---------- Task input
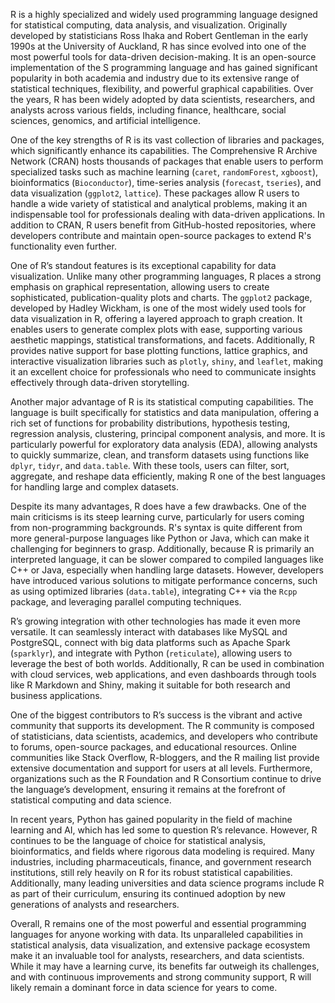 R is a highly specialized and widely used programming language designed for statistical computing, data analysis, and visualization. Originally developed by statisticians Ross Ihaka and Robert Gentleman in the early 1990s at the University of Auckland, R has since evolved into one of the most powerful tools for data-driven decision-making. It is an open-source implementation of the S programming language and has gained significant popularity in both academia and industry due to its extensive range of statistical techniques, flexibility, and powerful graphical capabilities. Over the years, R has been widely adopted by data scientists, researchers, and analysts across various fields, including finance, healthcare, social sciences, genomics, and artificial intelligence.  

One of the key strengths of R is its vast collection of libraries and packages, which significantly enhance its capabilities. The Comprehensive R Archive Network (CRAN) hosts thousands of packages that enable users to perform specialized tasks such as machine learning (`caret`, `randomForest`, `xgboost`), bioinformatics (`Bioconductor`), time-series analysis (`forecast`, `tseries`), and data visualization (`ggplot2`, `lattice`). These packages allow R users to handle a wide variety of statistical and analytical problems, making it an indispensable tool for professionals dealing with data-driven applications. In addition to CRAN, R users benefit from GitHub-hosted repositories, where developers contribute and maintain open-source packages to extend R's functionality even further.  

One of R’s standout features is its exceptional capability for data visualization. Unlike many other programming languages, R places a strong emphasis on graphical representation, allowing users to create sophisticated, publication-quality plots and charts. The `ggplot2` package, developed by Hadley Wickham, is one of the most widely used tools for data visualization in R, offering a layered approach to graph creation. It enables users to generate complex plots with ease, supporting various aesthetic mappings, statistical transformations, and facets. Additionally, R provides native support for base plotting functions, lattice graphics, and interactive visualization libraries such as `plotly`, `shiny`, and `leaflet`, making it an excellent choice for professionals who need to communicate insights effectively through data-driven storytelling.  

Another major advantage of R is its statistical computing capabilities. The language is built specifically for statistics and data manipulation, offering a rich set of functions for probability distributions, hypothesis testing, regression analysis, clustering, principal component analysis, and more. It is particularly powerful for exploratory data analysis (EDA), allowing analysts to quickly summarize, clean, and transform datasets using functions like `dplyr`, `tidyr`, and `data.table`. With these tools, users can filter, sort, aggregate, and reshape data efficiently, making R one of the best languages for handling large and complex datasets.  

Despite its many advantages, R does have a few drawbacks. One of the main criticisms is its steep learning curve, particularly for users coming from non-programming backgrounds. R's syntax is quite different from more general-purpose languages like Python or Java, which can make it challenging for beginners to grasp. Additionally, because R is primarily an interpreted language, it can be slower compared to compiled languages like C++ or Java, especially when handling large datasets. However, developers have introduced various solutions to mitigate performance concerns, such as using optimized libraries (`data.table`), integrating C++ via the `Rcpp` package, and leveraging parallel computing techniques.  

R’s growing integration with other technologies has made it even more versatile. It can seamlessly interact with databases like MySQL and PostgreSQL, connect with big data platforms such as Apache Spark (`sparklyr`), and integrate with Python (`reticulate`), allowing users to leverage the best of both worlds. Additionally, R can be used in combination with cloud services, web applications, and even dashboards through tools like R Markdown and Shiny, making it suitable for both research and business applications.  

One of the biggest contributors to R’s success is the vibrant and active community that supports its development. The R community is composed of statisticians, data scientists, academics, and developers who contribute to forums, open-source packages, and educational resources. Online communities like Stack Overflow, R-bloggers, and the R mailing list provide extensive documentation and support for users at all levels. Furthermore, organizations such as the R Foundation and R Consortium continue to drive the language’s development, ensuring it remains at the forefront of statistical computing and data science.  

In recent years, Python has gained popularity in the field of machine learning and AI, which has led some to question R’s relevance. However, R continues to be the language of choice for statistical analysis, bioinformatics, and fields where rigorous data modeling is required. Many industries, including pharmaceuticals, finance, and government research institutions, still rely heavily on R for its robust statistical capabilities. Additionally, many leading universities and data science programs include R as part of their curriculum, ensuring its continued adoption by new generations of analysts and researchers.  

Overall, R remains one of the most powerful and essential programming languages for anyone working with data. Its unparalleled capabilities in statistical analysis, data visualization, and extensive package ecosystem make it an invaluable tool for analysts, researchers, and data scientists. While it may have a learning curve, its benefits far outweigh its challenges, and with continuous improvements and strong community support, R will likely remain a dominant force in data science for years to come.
--------------------
*Directions*
Write out the data again word for word, minus any images.

*Answer below*
 R is a highly specialized and widely used programming language designed for statistical computing, data analysis, and visualization. Originally developed by statisticians Ross Ihaka and Robert Gentleman in the early 1990s at the University of Auckland, R has since evolved into one of the most powerful tools for data-driven decision-making. It is an open-source implementation of the S programming language and has gained significant popularity in both academia and industry due to its extensive range of statistical techniques, flexibility, and powerful graphical capabilities. Over the years, R has been widely adopted by data scientists, researchers, and analysts across various fields, including finance, healthcare, social sciences, genomics, and artificial intelligence.  

One of the key strengths of R is its vast collection of libraries and packages, which significantly enhance its capabilities. The Comprehensive R Archive Network (CRAN) hosts thousands of packages that enable users to perform specialized tasks such as machine learning (`caret`, `randomForest`, `xgboost`), bioinformatics (`Bioconductor`), time-series analysis (`forecast`, `tseries`), and data visualization (`ggplot2`, `lattice`). These packages allow R users to handle a wide variety of statistical and analytical problems, making it an indispensable tool for professionals dealing with data-driven applications. In addition to CRAN, R users benefit from GitHub-hosted repositories, where developers contribute and maintain open-source packages to extend R's functionality even further.  

One of R’s standout features is its exceptional capability for data visualization. Unlike many other programming languages, R places a strong emphasis on graphical representation, allowing users to create sophisticated, publication-quality plots and charts. The `ggplot2` package, developed by Hadley Wickham, is one of the most widely used tools for data visualization in R, offering a layered approach to graph creation. It enables users to generate complex plots with ease, supporting various aesthetic mappings, statistical transformations, and facets. Additionally, R provides native support for base plotting functions, lattice graphics, and interactive visualization libraries such as `plotly`, `shiny`, and `leaflet`, making it an excellent choice for professionals who need to communicate insights effectively through data-driven storytelling.  

Another major advantage of R is its statistical computing capabilities. The language is built specifically for statistics and data manipulation, offering a rich set of functions for probability distributions, hypothesis testing, regression analysis, clustering, principal component analysis, and more. It is particularly powerful for exploratory data analysis (EDA), allowing analysts to quickly summarize, clean, and transform datasets using functions like `dplyr`, `tidyr`, and `data.table`. With these tools, users can filter, sort, aggregate, and reshape data efficiently, making R one of the best languages for handling large and complex datasets.  

Despite its many advantages, R does have a few drawbacks. One of the main criticisms is its steep learning curve, particularly for users coming from non-programming backgrounds. R's syntax is quite different from more general-purpose languages like Python or Java, which can make it challenging for beginners to grasp. Additionally, because R is primarily an interpreted language, it can be slower compared to compiled languages like C++ or Java, especially when handling large datasets. However, developers have introduced various solutions to mitigate performance concerns, such as using optimized libraries (`data.table`), integrating C++ via the `Rcpp` package, and leveraging parallel computing techniques.  

R’s growing integration with other technologies has made it even more versatile. It can seamlessly interact with databases like MySQL and PostgreSQL, connect with big data platforms such as Apache Spark (`sparklyr`), and integrate with Python (`reticulate`), allowing users to leverage the best of both worlds. Additionally, R can be used in combination with cloud services, web applications, and even dashboards through tools like R Markdown and Shiny, making it suitable for both research and business applications.  

One of the biggest contributors to R’s success is the vibrant and active community that supports its development. The R community is composed of statisticians, data scientists, academics, and developers who contribute to forums, open-source packages, and educational resources. Online communities like Stack Overflow, R-bloggers, and the R mailing list provide extensive documentation and support for users at all levels. Furthermore, organizations such as the R Foundation and R Consortium continue to drive the language’s development, ensuring it remains at the forefront of statistical computing and data science.  

In recent years, Python has gained popularity in the field of machine learning and AI, which has led some to question R’s relevance. However, R continues to be the language of choice for statistical analysis, bioinformatics, and fields where rigorous data modeling is required. Many industries, including pharmaceuticals, finance, and government research institutions, still rely heavily on R for its robust statistical capabilities. Additionally, many leading universities and data science programs include R as part of their curriculum, ensuring its continued adoption by new generations of analysts and researchers.  

Overall, R remains one of the most powerful and essential programming languages for anyone working with data. Its unparalleled capabilities in statistical analysis, data visualization, and extensive package ecosystem make it an invaluable tool for analysts, researchers, and data scientists. While it may have a learning curve, its benefits far outweigh its challenges, and with continuous improvements and strong community support, R will likely remain a dominant force in data science for years to come.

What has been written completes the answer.